Loeki de Leeuw (Loeki the Lion, also incorrectly spelled as Loekie de Leeuw) is a Dutch stop-motion TV animation, broadcast on Dutch public television between 1972 and 2004, with revivals in 2019 and again since 2021. It features a puppet lion in short sketches usually not longer than five seconds, which appeared as bumpers between commercial breaks. These animated shorts reached iconic status in the Netherlands, but were also broadcast in some other countries like France, the United Kingdom, Austria, Italy, Japan and the United States.

Concept

Loeki is a lion who usually encounters an absurd situation or does something clumsy in his films. Each short lasted only five seconds and was done almost entirely without dialogue, except for Loeki's catchphrase: "Asjemenou?" ("Well, I ever?" or more informally "What the heck?") which usually appeared as his closing statement to each film. When things turned out in his favor, he typically said: "Voilà!" ("There you go!"). Loeki was named after the famous Dutch football player Louis Biesbrouck (Loek). The series also has a group of side characters, but Loeki is the most well known.

History
Loeki de Leeuw was originally created by animator  (1913–1984) in 1952 as a mascot for KLM in honor of the Netherlands national football team. In the early-1970s, new regulatory requirements for television advertising, originally introduced on Dutch public television in 1967, were drawn up so that the public could make a clear distinction between the series and the commercials, and the solution chosen was a short break bumper which would signal the beginning and end of the advertisement breaks, as well as bumpers that played between advertisements, which marked Loeki's move to television.
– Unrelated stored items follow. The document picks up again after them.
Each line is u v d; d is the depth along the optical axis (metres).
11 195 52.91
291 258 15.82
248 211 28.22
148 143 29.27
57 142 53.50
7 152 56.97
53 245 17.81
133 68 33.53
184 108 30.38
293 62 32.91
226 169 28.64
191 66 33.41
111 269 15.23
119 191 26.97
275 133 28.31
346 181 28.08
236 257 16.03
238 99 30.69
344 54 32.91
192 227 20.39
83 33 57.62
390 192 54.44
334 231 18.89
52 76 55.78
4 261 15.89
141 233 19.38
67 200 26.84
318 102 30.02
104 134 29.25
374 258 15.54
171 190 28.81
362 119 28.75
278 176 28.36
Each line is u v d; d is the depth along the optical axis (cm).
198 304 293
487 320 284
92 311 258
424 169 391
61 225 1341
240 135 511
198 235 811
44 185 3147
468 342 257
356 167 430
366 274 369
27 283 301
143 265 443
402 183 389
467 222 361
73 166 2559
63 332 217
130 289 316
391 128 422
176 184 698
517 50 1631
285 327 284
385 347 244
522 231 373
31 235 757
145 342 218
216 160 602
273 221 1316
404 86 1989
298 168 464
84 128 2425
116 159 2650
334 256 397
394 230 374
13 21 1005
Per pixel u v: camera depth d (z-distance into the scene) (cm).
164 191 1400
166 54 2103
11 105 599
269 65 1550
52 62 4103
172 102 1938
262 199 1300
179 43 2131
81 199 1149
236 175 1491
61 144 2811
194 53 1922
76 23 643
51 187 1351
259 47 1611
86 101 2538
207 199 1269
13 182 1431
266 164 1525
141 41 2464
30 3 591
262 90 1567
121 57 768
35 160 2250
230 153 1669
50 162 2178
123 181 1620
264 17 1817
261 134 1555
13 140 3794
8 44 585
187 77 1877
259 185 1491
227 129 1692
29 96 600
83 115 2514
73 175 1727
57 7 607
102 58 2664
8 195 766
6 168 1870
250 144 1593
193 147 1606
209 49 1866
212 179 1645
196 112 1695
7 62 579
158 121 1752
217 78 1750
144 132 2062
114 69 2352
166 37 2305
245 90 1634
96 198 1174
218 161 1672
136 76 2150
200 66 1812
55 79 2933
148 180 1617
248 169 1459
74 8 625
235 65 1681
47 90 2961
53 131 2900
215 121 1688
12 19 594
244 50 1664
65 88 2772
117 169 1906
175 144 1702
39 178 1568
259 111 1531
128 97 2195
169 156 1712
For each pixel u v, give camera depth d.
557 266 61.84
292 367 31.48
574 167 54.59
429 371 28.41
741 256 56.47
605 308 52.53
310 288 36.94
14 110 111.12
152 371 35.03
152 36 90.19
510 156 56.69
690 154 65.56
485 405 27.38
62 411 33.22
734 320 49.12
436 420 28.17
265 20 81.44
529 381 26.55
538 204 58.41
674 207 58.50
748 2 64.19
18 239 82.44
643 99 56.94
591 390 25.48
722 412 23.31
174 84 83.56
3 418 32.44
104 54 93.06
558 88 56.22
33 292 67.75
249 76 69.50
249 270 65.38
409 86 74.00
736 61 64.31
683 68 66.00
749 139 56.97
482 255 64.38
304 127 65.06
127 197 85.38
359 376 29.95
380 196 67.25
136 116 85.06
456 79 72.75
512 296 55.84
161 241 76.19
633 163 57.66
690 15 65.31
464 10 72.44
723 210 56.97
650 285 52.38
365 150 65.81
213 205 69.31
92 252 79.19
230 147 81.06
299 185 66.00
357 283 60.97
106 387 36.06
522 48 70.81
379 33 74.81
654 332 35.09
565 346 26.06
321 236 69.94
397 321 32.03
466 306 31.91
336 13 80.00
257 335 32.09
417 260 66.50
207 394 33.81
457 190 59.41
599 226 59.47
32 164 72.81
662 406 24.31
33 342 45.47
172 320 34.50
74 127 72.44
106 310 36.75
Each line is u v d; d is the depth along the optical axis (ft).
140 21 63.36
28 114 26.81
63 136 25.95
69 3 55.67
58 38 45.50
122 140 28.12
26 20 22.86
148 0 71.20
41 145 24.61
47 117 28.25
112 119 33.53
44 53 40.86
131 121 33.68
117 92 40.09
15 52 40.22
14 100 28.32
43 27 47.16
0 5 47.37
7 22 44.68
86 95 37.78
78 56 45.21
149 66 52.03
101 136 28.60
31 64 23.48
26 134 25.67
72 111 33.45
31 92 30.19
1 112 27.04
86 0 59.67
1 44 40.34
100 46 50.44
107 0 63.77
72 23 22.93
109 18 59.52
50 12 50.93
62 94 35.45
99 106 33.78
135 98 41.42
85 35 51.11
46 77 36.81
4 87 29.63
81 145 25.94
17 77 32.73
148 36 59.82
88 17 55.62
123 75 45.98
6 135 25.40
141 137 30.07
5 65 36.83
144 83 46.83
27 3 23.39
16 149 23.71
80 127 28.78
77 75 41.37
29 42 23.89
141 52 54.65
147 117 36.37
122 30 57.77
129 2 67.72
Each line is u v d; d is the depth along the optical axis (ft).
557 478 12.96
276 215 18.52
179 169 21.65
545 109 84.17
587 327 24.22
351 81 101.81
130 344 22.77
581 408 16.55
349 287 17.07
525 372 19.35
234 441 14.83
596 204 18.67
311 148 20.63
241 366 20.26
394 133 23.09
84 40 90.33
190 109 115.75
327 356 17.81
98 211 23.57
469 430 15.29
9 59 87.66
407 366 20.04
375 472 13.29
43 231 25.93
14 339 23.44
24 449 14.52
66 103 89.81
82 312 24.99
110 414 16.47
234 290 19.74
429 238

These bumpers consisted of humorous animations of Loeki and his gang, and were such a success with the public that Loeki soon started appearing in between individual ads. Studio Geesink, who made the animated shorts, estimate that over 7,000 individual films were made, several of which survive on home-made VHS recordings which have been uploaded to YouTube. 

Since Loeki de Leeuw was purely visual comedy, it had no trouble being sold to other countries too. Some of his shorts have been broadcast in France, Austria, Italy, Japan and the United States. In its later years, Westward Television of the United Kingdom would occasionally use a short clip of Loeki at closedown. Some of these have been uploaded to YouTube. Also the regional German TV channel Nord-3 & N3 aired Loeki de Leeuw clips between 22 February 1972 and 2 December 2001 and later on Südwest 3. Until 1998. Loeki de Leeuw was also aired by TF1 in France and in the USA WFLD.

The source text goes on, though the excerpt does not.